What a sales pitch for ISO/IEC 20000 you may think… Yep. It is. No denying there. At the same time, would you agree with me that when your organization is ISO/IEC 20000 certified by independent external auditors that it has gone beyond a non-prescriptive ITIL? And, to make it less intimidating, all the standard is asking for is to meet a minimum set of service management requirements. In other words a set of service management best practices that every (IT) service organization should adopt at the very least when it is serious about delivering and managing quality services.
To me, as an ITSM consultant for more than two decades, this minimum set of best practices is a blessing and not intimidating at all. The standard makes it so much easier to advise my customers which best practices to adopt first, or which best practices to adopt at the very least.
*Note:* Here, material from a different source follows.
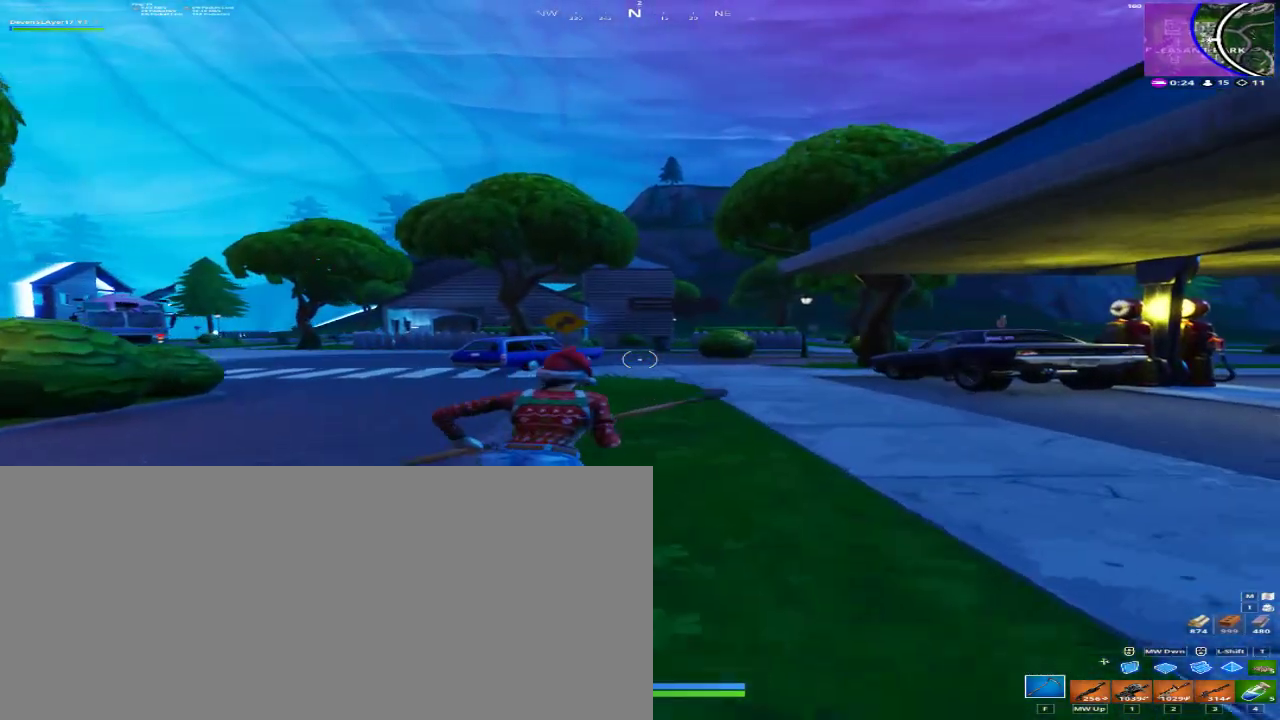
{"keys": ["a", "w"], "mouse": [], "events": [[200, "a", "down"], [300, "d", "up"]]}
For any organization that is seeking ways to go beyond ITIL, I highly recommend considering obtaining a copy of the ISO/IEC 20000-1 (requirements) document and the ISO/IEC 20000-2 (recommendations) document. When reading these common sense requirements and recommendations, I hope it will inspire you to seek compliance and maybe even certification as an organization. I am convinced that your business customers, your IT staff, your IT management and even your business partners (i.e. suppliers/vendors) will eventually be appreciative. CIOs of my certified customers are happy to confirm this statement, given the transparency, the focus, the capabilities, and last but not least, the customer and IT staff satisfaction that came with meeting the requirements.